§ DOCUMENT SEGMENT
Always international in its reach, Pavilion Poetry is poetry that takes a risk. Whether by new or established and award-winning writers, this is poetry sure to challenge and delight. 2022 marks the eighth year of Pavilion Poetry, and we’re taking the opportunity to look back at our brilliant collections with a series of author Q&As. For the latest interview in the series, we chatted to Martha Sprackland, author of Citadel (2020) to discuss her collection, collective anxiety, psychedelic experiences and visual art, examining how these interplay within her recent writing.
What sort of things are you thinking about at the moment?
Fungus! I’ve been writing a lot about mycology and plant networks, and the research for that has been fascinating. I’m writing new poems, finally, post-Citadel, and a lot of those are about psychedelics. I’m also thinking a lot about anxiety, hallucinations, altered states, and wider, collective anxieties. I never really stop thinking about parallel worlds, so they’re in there. I’m writing about visual art a bit more than I have before, and about base myths. Some smaller obsessions seem to remain – eggs, teeth, radios, telephones. I keep noticing how concerned the poems are with cars and road travel, at the moment, which is odd – I can’t drive, and don’t have a car, and I hate being a passenger. But mainly, it’s mushrooms, mould, moss.
How might this have changed since the publication of your book?

§ DATA
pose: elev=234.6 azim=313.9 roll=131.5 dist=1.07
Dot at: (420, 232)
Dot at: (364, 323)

§ REQUIRED ACTIONS
• 1. Reproduce the stretch of the Pavilion Poetry interview from "Always international in" through "at the moment?" word for word.
• 2. According to the Pavilion Poetry interview, what is the title of Martha Sprackland's 2020 collection?

§ THE RESPONSES
• 1.
Always international in its reach, Pavilion Poetry is poetry that takes a risk. Whether by new or established and award-winning writers, this is poetry sure to challenge and delight. 2022 marks the eighth year of Pavilion Poetry, and we’re taking the opportunity to look back at our brilliant collections with a series of author Q&As. For the latest interview in the series, we chatted to Martha Sprackland, author of Citadel (2020) to discuss her collection, collective anxiety, psychedelic experiences and visual art, examining how these interplay within her recent writing.
What sort of things are you thinking about at the moment?

• 2. Citadel.